In [14]:
#importing the necessary tools of trade
import pandas as pd
from sklearn.model_selection import train_test_split as tts
from sklearn.ensemble import RandomForestRegressor as rfr
from sklearn.metrics import mean_absolute_error
from sklearn.impute import SimpleImputer as si

In [3]:
#we need to load the data into our worksheet
X_full=pd.read_csv('train.csv')
X_test_full=pd.read_csv('test.csv')

In [4]:
#we want to predict the sale price(respose variables)
y=X_full.SalePrice
#we select our relevant columns for our features
features=['LotArea', 'YearBuilt', '1stFlrSF', '2ndFlrSF', 'FullBath', 'BedroomAbvGr', 'TotRmsAbvGrd']
#we fit our features to make a relevat data_frame
X=X_full[features].copy()
#we neeed to create a data_frame for our test features
X_test=X_test_full[features].copy()

In [5]:
#we need to split data
X_train,X_valid, y_train, y_valid=tts(X,y,train_size=0.8,test_size=0.2,random_state=0)

In [6]:
#now we need to create random forest models
#defining the models
model_1= rfr(n_estimators=50, random_state=0)
model_2 = rfr(n_estimators=100, random_state=0)
model_3 = rfr(n_estimators=100, criterion='mae', random_state=0)
model_4 = rfr(n_estimators=200, min_samples_split=20, random_state=0)
model_5 = rfr(n_estimators=100, max_depth=7, random_state=0)

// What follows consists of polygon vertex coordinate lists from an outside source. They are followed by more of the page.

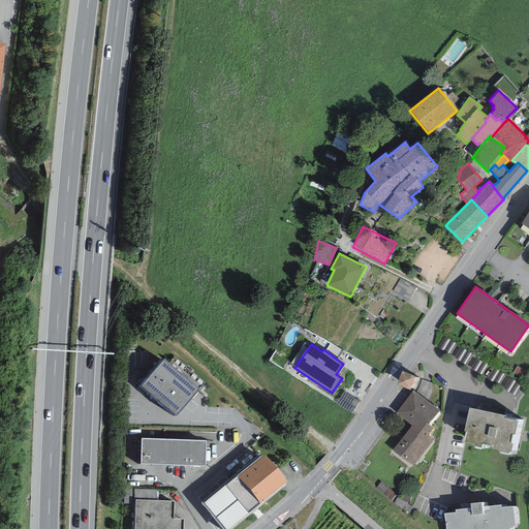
[(272,363),(286,372),(293,362),(279,352),(272,363)]
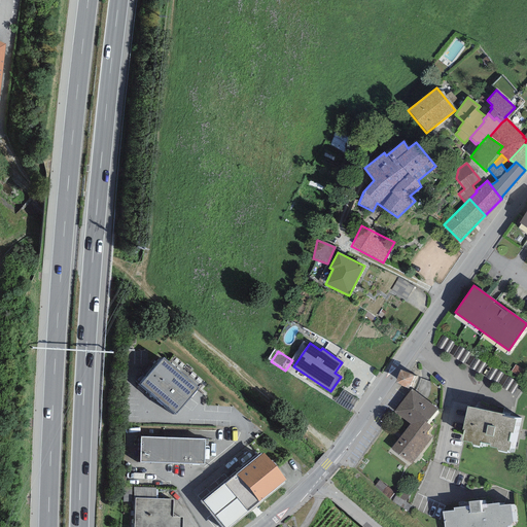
[(199,388),(164,358),(141,384),(176,414),(199,388)]
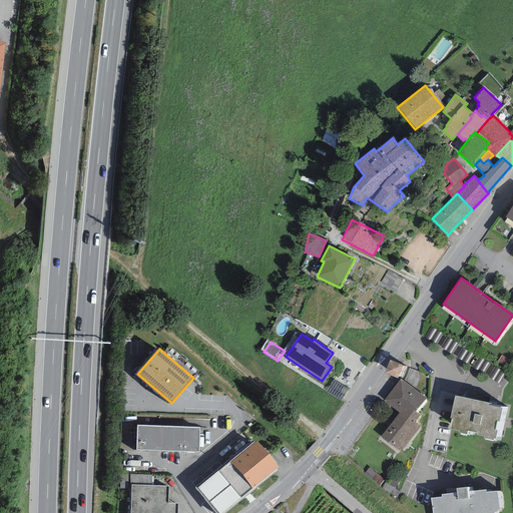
[(402,366),(390,360),(384,373),(397,379),(402,366)]
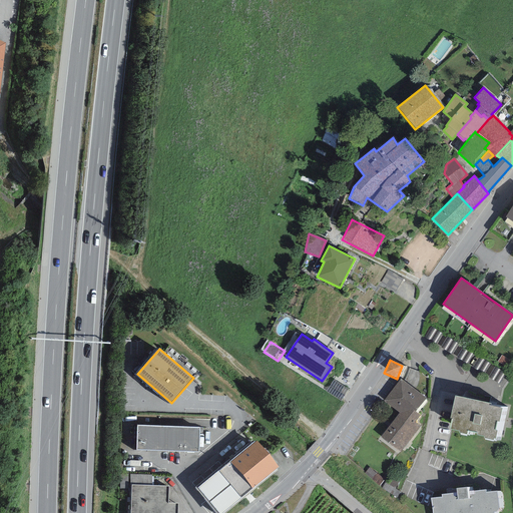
[(426,398),(401,379),(384,401),(400,413),(406,405),(416,412),(426,398)]
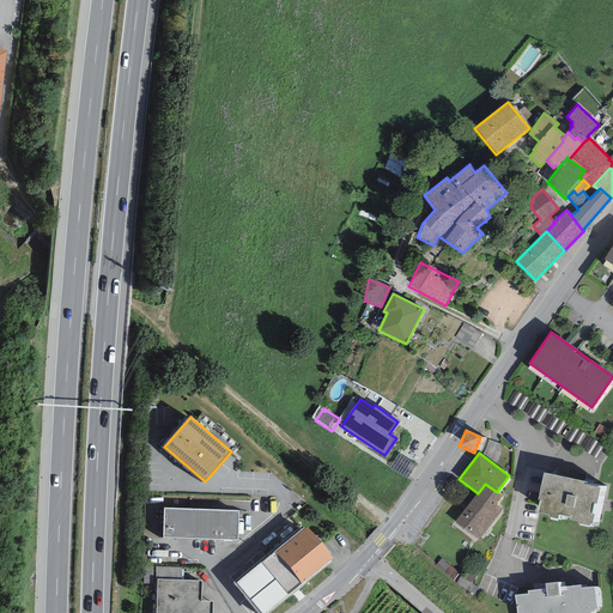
[(416,466),(399,455),(389,468),(407,479),(416,466)]
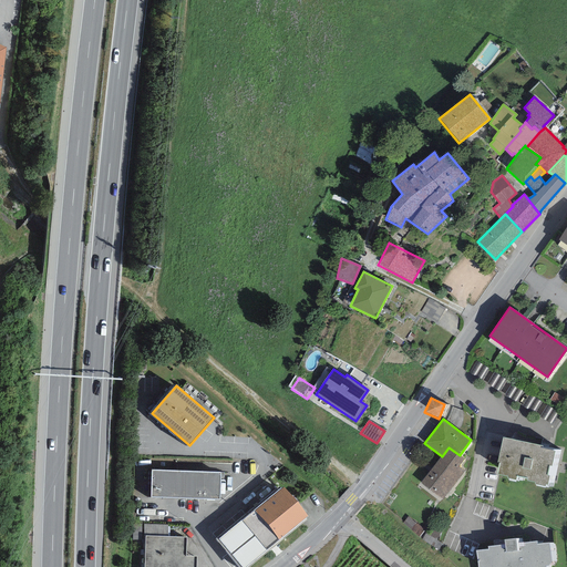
[(543,446),(503,437),(503,439),(497,463),(500,463),(497,474),(507,476),(507,478),(515,481),(516,475),(527,478),(527,481),(535,482),(535,484),(545,486),(545,484),(547,485),(549,476),(546,475),(548,466),(552,466),(555,451),(542,449),(543,446)]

models = [model_1, model_2, model_3, model_4, model_5]

In [32]:
#To select the best model out of the five, we define a function score_model()  which  returns the mae

# Function for comparing different models
def score_model(model, X_t=X_train, X_v=X_valid, y_t=y_train, y_v=y_valid):
    model.fit(X_t, y_t)
    preds = model.predict(X_v)
    return mean_absolute_error(y_v, preds)

for i in range(0, len(models)):
    mae = score_model(models[i])
    print("Model %d MAE: %d" % (i+1, mae))

Model 1 MAE: 24015
Model 2 MAE: 23740
Model 3 MAE: 23528
Model 4 MAE: 23996
Model 5 MAE: 23706


In [22]:
predictions=model_3.predict(X_test)

In [26]:
# Function for comparing different approaches
def score_dataset(X_train, X_valid, y_train, y_valid):
    model = rfr(n_estimators=10, random_state=0)
    model.fit(X_train, y_train)
    preds = model.predict(X_valid)
    return mean_absolute_error(y_valid, preds)

In [12]:
#we need to get the columns with missing values
cols_missing=[col for col in X_train.columns
              if X_train[col].isnull().any()]
#drop columns in training and validation data
reduced_X_train=X_train.drop(cols_missing, axis=1)
reduced_X_valid=X_valid.drop(cols_missing, axis=1)

In [29]:
#Impuitation as as way of dealing with missing values
my_imputer=si()
imputed_X_train=pd.DataFrame(my_imputer.fit_transform(X_train))
imputed_X_valid=pd.DataFrame(my_imputer.transform(X_valid))
#Imputation  removed column names, now we need to put them back together
imputed_X_train.columns=X_train.columns
imputed_X_valid.columns=X_valid.columns

#checking the effect on the MAE:
print("MAE from Approach 2 (Imputation):")
print(score_dataset(imputed_X_train, imputed_X_valid, y_train, y_valid))

MAE from Approach 2 (Imputation):
25474.17279843444


In [33]:
final_X_test = pd.DataFrame(my_imputer.fit_transform(X_test))

# Fill in the line below: get test predictions
preds_test = model_3.predict(final_X_test)

In [36]:
output = pd.DataFrame({'Id': X_test.index,
                       'SalePrice': preds_test})
output.to_csv('submission.csv', index=False)